(Dataset entries)

○ ○ ○

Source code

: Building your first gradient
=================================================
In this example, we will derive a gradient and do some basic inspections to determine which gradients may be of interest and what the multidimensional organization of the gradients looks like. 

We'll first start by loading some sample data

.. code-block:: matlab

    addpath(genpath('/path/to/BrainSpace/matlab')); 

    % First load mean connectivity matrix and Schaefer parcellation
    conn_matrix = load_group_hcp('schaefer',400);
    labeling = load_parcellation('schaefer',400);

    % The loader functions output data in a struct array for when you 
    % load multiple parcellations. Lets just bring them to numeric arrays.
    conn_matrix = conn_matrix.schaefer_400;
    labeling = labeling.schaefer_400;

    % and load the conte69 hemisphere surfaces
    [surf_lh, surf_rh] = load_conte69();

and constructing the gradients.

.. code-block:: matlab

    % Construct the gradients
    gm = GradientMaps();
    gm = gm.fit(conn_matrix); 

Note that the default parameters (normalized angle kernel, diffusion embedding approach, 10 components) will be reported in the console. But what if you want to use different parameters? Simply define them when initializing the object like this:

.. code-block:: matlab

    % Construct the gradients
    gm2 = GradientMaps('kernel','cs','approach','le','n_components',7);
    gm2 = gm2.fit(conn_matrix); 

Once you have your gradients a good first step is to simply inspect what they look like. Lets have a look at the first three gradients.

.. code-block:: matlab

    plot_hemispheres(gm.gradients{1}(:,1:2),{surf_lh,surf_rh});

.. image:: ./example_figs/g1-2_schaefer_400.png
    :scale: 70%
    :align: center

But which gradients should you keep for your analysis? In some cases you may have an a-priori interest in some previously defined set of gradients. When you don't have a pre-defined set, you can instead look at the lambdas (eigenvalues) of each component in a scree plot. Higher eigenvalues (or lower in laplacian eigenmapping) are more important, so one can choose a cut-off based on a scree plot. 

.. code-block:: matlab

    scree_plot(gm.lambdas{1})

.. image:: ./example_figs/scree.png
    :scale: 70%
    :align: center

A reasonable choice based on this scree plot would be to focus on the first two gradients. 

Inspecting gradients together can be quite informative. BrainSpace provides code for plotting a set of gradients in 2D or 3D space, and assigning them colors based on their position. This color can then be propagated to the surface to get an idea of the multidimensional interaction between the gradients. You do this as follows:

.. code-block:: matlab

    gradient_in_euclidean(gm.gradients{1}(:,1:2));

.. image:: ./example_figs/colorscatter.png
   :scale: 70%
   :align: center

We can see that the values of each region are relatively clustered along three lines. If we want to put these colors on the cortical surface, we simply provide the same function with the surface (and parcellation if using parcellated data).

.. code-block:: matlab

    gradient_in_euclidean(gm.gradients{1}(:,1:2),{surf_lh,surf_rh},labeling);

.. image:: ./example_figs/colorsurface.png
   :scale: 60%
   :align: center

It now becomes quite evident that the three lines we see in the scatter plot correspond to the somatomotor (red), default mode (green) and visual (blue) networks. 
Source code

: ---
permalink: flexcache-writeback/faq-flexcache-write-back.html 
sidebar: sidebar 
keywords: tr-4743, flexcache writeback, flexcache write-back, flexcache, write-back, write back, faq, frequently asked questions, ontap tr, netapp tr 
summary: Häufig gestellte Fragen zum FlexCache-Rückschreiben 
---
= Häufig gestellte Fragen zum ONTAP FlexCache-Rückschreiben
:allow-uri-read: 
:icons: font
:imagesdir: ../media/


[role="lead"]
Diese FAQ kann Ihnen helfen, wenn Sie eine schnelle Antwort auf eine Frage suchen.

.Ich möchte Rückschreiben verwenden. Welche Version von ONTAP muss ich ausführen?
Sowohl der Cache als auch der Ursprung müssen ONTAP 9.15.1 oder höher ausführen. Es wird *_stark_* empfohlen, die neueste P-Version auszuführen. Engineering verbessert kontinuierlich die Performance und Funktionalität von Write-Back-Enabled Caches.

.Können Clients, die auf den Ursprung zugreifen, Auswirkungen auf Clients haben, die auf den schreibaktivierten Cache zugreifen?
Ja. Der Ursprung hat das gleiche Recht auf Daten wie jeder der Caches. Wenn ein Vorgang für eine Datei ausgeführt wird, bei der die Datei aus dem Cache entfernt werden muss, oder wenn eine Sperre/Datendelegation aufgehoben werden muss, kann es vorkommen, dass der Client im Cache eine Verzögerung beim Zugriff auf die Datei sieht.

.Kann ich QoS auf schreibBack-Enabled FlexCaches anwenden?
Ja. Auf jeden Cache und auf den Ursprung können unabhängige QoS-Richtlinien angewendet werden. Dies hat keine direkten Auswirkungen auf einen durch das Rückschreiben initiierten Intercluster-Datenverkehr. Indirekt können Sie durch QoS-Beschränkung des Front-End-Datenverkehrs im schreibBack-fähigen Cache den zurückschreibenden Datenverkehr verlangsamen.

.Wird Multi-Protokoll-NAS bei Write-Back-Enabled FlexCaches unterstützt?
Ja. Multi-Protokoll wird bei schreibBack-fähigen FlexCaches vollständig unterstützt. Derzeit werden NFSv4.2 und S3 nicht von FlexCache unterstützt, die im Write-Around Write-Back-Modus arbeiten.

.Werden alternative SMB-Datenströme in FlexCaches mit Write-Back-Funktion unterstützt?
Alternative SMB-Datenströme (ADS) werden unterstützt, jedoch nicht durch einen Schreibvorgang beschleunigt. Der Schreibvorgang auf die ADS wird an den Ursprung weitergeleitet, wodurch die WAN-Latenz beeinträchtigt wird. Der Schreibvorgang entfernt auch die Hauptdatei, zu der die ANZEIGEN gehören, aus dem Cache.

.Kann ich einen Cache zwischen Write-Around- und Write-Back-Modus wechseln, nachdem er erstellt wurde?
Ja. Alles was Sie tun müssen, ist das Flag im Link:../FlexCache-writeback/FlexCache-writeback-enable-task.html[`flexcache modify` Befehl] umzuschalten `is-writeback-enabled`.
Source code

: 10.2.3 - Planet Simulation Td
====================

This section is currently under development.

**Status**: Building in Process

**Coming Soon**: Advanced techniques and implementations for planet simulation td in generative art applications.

○ ○ ○

▸ **What needs to be done**: Answer with a single number, the count of lines above that contain "Building".

▸ **Response area**: 2